Thursday, May 26, 2016
This week-end is Memorial Day week-end. For many Americans it is the official beginning of the summer vacation season. It is Indy 500 week-end. But Memorial Day had a much more somber beginning. It began, after the Civil War, in 1868 as Decoration Day when an organization of Union veterans called the Grand Army of the Republic established it as a time for the nation to decorate the graves of the war dead with flowers. By the 20th century, competing Union and Confederate holiday traditions merged into a single celebration to honor all Americans who died while in service to our country. Today most people use the day to honor all of their friends and family members that have passed away, regardless of the circumstances.

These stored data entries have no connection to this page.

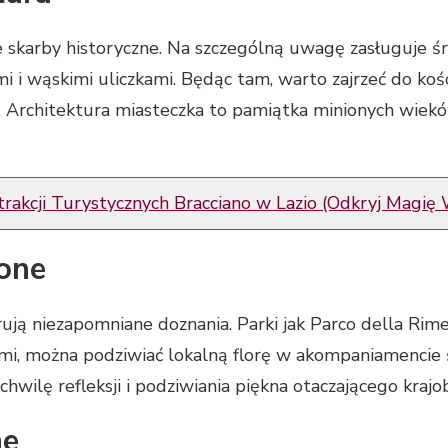
 skarby historyczne. Na szczególną uwagę zasługuje ś
 i wąskimi uliczkami. Będąc tam, warto zajrzeć do kośc
u. Architektura miasteczka to pamiątka minionych wiekó
rakcji Turystycznych Bracciano w Lazio (Odkryj Magię 
lone
ują niezapomniane doznania. Parki jak Parco della Rim
ami, można podziwiać lokalną florę w akompaniamenci
wilę refleksji i podziwiania piękna otaczającego krajo
ne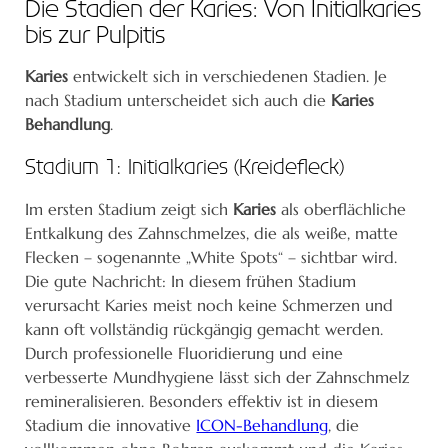
Die Stadien der Karies: Von Initialkaries
bis zur Pulpitis
Karies
entwickelt sich in verschiedenen Stadien. Je
nach Stadium unterscheidet sich auch die
Karies
Behandlung
.
Stadium 1: Initialkaries (Kreidefleck)
Im ersten Stadium zeigt sich
Karies
als oberflächliche
Entkalkung des Zahnschmelzes, die als weiße, matte
Flecken – sogenannte „White Spots“ – sichtbar wird.
Die gute Nachricht: In diesem frühen Stadium
verursacht Karies meist noch keine Schmerzen und
kann oft vollständig rückgängig gemacht werden.
Durch professionelle Fluoridierung und eine
verbesserte Mundhygiene lässt sich der Zahnschmelz
remineralisieren. Besonders effektiv ist in diesem
Stadium die innovative
ICON-Behandlung
, die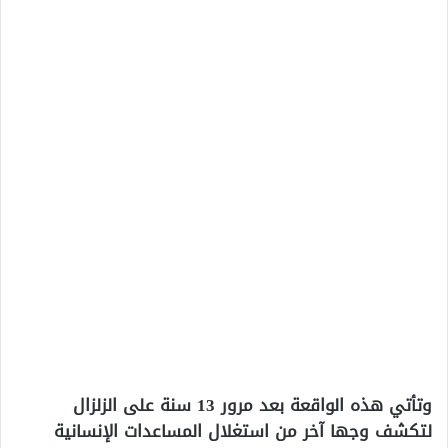
وتأتي هذه الواقعة بعد مرور 13 سنة على الزلزال
لتكشف وجها آخر من استغلال المساعدات الإنسانية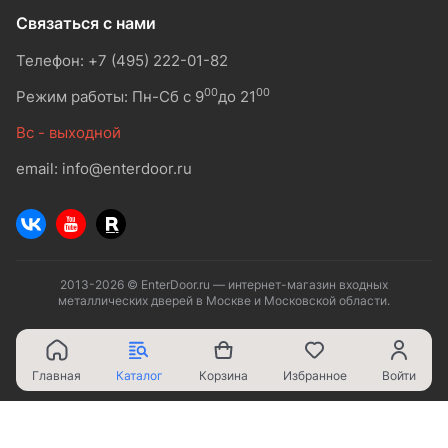
Связаться с нами
Телефон: +7 (495) 222-01-82
00
00
Режим работы: Пн-Сб с 9
до 21
Вс - выходной
email: info@enterdoor.ru
2013-2026 © EnterDoor.ru — интернет-магазин входных
металлических дверей в Москве и Московской области.
Главная
Каталог
Корзина
Избранное
Войти
Ваш город - Москва,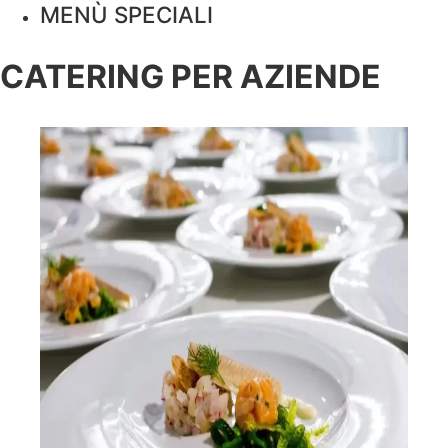
MENÙ SPECIALI
CATERING PER AZIENDE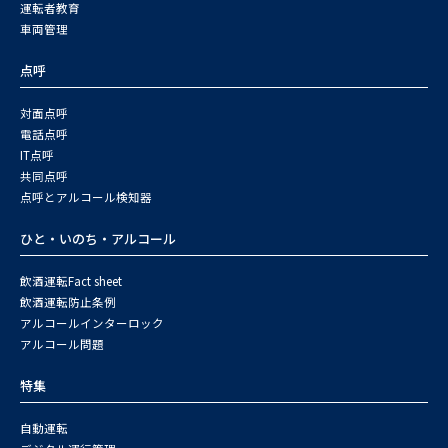
運転者教育
車両管理
点呼
対面点呼
電話点呼
IT点呼
共同点呼
点呼とアルコール検知器
ひと・いのち・アルコール
飲酒運転Fact sheet
飲酒運転防止条例
アルコールインターロック
アルコール問題
特集
自動運転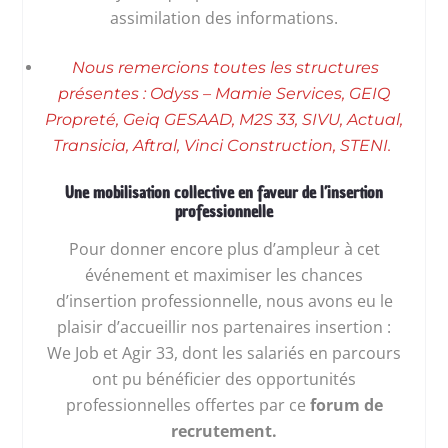
assimilation des informations.
Nous remercions toutes les structures
présentes : Odyss – Mamie Services, GEIQ
Propreté, Geiq GESAAD, M2S 33, SIVU, Actual,
Transicia, Aftral, Vinci Construction, STENI.
Une mobilisation collective en faveur de l’insertion
professionnelle
Pour donner encore plus d’ampleur à cet
événement et maximiser les chances
d’insertion professionnelle, nous avons eu le
plaisir d’accueillir nos partenaires insertion :
We Job et Agir 33, dont les salariés en parcours
ont pu bénéficier des opportunités
professionnelles offertes par ce
forum de
recrutement.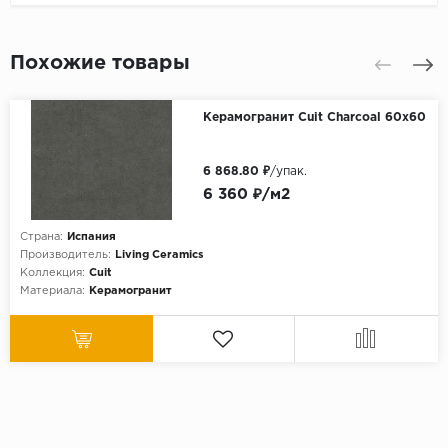
Похожие товары
Керамогранит Cuit Charcoal 60x60
6 868.80 ₽
/упак.
6 360 ₽/м2
Страна:
Испания
Производитель:
Living Ceramics
Коллекция:
Cuit
Материала:
Керамогранит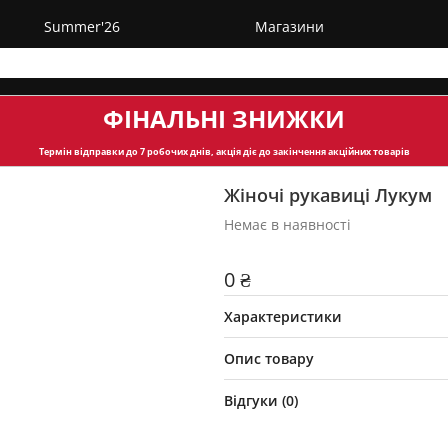
Summer'26
Магазини
ФІНАЛЬНІ ЗНИЖКИ
Термін відправки
до 7 робочих днів, акція діє до закінчення акційних товарів
Жіночі рукавиці Лукум
Немає в наявності
0 ₴
Характеристики
Опис товару
Відгуки (
0
)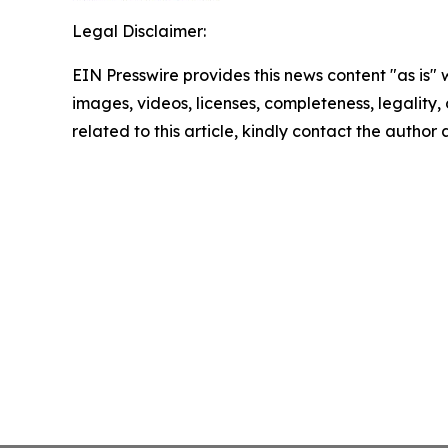
Legal Disclaimer:
EIN Presswire provides this news content "as is" 
images, videos, licenses, completeness, legality, o
related to this article, kindly contact the author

It may sound a little macabre, but it you want to be inspired, visit a national cemetery or at least spend a little time in the military section of any cemetery. I visited the National Cemetery in Fayetteville, about 20 miles from our house. It doesn't take long to realize how many tens of thousands of Americans have given their lives to make this nation great. Some of the markers indicate that the veteran lived a full life after their service. Other dates give witness to those who died in combat. Markers give testimony to those who were Christian, Jewish, and other faiths. One can find America's combat history on these hallowed grounds. The dates on the headstones tell us of those who served in the Civil War, Spanish-American War, WWI, WWII, Korea, Vietnam, Iraq, Iran, and Afghanistan.